Thankfully, the clinic reopened in early 2017, and the MV YWAM PNG’s volunteers had the privilege of installing the clinic’s first solar lights in conjunction with the opening.
When the YWAM ship returned in August 2018, they were pleased to find a bustling clinic that flourished under its new lighting.
Ms Burara, the clinic’s healthcare worker, says the solar panels were vital. “It helped a lot because before, the healthcare building was in the dark,” says Burara.
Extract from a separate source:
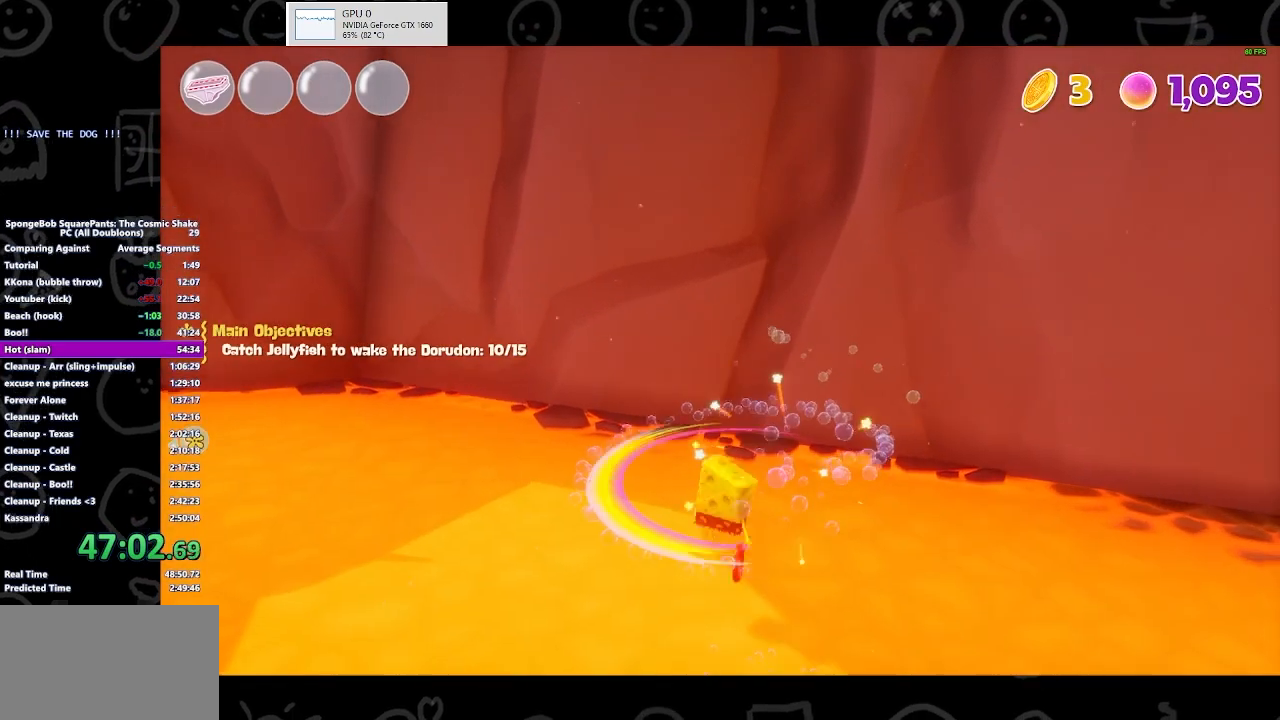
{"buttons": [], "left_stick": "center", "right_stick": "center", "button_events": [[133, "START", "down"], [267, "START", "up"]]}
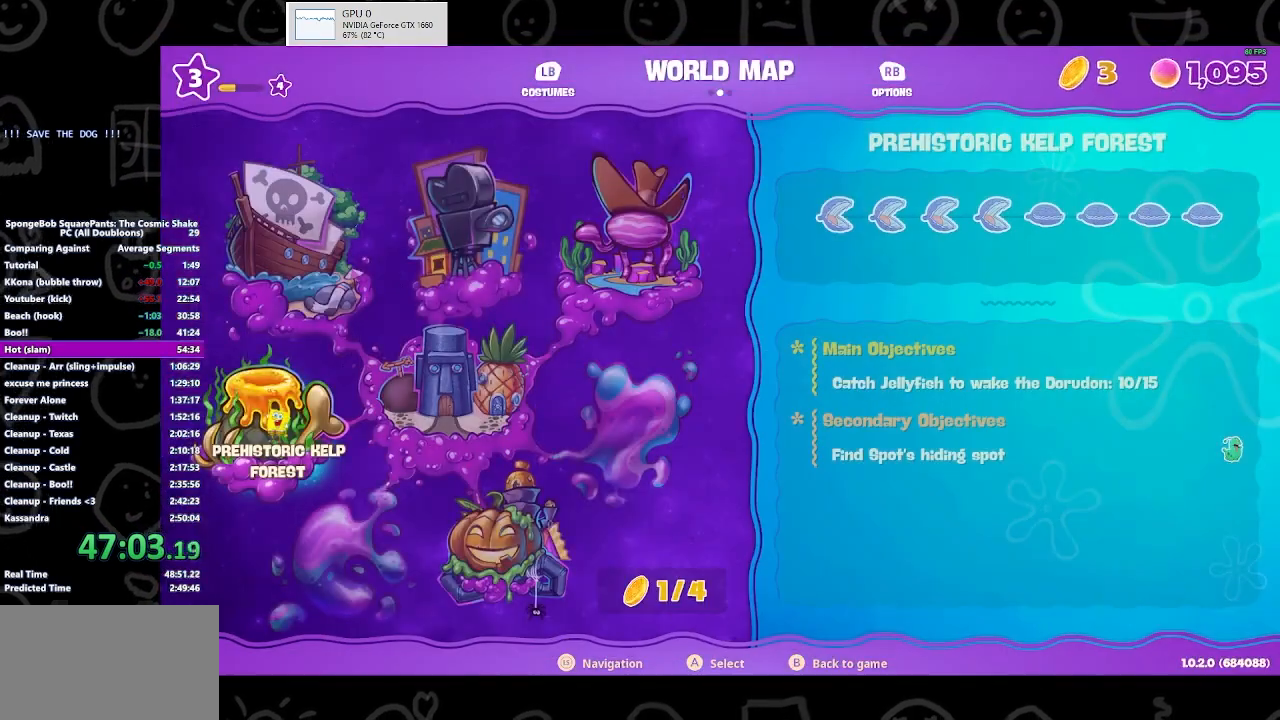
{"buttons": ["DPAD_RIGHT"], "left_stick": "center", "right_stick": "center", "button_events": [[133, "A", "down"], [267, "A", "up"], [267, "DPAD_RIGHT", "down"], [367, "DPAD_RIGHT", "up"], [433, "DPAD_RIGHT", "down"]]}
There was no power, which meant healthcare workers had to attend births in darkness or lit by their mobile phone’s torch. “We need a light for mothers in labour,” continues Burara.
The lights help the centre’s four-person staff better tend the needs of Manau. That is invaluable to Burara. As she surveys men, women, and children waiting to be seen at the clinic, she says simply, “I love my job.”